X-Linked Hypophosphatemic Rickets
X-linked hypophosphatemic rickets is the most common inherited etiology for rickets with a prevalence of 1 in 20,000 persons.
It is also known as familial hypophosphatemic rickets and X-linked hypophosphatemia.
X-linked hypophosphatemic rickets belongs to a group of disorders in which normal dietary intake of vitamin D is insufficient to achieve normal mineralization of bone. This group is described as Vitamin D resistant rickets.
In X-linked Hypophosphatemia, the female to male ratio is approximately 2:1, and there is no male to male transmission.
Approximately one-third of the cases are sporadic. The defect is in a gene called PHEX, located at Xp22.1. This gene product indirectly regulates the transport of renal phosphates.
The defect at the kidney is isolated renal phosphate wasting, leading to hypophosphatemia.
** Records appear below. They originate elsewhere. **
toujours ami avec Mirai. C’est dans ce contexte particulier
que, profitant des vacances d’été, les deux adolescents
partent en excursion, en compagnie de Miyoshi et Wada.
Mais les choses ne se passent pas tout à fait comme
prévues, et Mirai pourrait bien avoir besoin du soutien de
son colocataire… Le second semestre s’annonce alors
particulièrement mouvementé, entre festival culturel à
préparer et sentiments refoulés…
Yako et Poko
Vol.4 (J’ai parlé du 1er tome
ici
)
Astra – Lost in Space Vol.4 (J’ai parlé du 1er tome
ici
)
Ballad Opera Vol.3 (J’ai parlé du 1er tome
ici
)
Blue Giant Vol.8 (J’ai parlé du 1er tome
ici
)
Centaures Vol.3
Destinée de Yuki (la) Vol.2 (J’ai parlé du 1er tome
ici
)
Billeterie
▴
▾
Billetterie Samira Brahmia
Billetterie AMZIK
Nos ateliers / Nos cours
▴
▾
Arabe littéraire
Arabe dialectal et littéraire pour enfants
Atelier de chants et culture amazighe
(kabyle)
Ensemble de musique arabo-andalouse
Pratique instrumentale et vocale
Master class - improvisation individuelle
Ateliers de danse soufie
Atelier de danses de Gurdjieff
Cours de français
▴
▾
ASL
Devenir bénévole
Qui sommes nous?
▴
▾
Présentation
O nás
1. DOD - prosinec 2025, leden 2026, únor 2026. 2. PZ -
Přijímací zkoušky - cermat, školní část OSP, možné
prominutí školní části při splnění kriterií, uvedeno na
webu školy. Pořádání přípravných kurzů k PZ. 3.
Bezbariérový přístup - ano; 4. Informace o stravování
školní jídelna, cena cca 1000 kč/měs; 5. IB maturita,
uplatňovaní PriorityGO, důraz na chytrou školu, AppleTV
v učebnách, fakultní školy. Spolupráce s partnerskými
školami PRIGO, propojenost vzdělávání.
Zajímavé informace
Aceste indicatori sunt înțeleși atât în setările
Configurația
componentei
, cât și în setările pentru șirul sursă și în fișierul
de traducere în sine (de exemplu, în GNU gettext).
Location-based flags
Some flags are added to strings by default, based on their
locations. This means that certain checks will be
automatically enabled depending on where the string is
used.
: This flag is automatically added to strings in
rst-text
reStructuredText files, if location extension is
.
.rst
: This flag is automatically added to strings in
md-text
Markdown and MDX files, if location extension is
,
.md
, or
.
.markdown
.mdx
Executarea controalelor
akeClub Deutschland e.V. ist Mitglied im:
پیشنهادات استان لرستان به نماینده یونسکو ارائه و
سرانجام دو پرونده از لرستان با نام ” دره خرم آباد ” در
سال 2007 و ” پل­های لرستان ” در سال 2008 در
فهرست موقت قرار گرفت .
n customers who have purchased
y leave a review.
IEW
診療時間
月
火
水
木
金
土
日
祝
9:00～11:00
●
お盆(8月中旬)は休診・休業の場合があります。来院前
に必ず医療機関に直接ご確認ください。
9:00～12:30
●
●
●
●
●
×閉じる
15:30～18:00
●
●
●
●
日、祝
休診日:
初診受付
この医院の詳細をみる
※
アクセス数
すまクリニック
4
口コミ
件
Craniotabes and rachitic rosary are not seen.
The first usual finding is frontal bossing which may appear as early as 6 months of age.
As the child starts walking, progressive limb deformities become evident leading to disproportionate short stature with short limbs.
Lower limbs are more affected leading to coxa vara, genu valgum, and genu varum. There will be general anterior and lateral bowing of the entire femur along with generalized tibia vara.
Dental abnormalities are common and may often be the presenting complaints. These abnormalities include abscessed noncarious teeth, enamel defects, enlarged pulp chambers, and taurodontium.
Serum calcium – Normal
Serum phosphate – Severely decreased
Serum alkaline phosphatase – Elevated
Parathyroid hormone assay – Normal or slightly elevated
25(OH) vitamin D – Normal
1,25(OH)2 vitamin D – Low or inappropriately normal
Medical treatment – Medical treatment of hypophosphatemic rickets is best managed by a pediatric nephrologist with expertise in metabolic bone disease.
The usual treatment consists of the oral replacement of phosphorus in large doses and the administration of vitamin D (Active form of vitamin D3, Calcitriol).
In April 2018, burosumab (Crysvita), a monoclonal immunoglobulin G1 (IgG1) antibody that binds excess fibroblast growth factor 23 (FGF23), became the first drug approved by the US Food and Drug Administration (FDA) for XLH. Clinical trials showed that the drug normalized phosphorus levels, improved bone mineralization, improved rickets in children, and helped to heal fractures in adults
Orthopedic treatment – Orthotic management has not been efficacious.
If patients are experiencing increasing pain or difficulty walking, surgical correction of angular deformities should be performed.
It is important to work closely with the nephrologist or endocrinologist who is managing medical therapy.
The deformity most commonly seen in patients with hypophosphatemic rickets is a gradual anterolateral bowing of the femur combined with tibia vara.
Multilevel osteotomy is generally required to satisfactorily correct the mechanical axis of the limb. The mechanical axis should be mildly overcorrected at the surgery.
Nephrocalcinosis is a significant complication of medical treatment.
The recurrent deformity is a common sequel of osteotomies.
Adults with hypophosphatemic rickets are prone to the development of arthritis.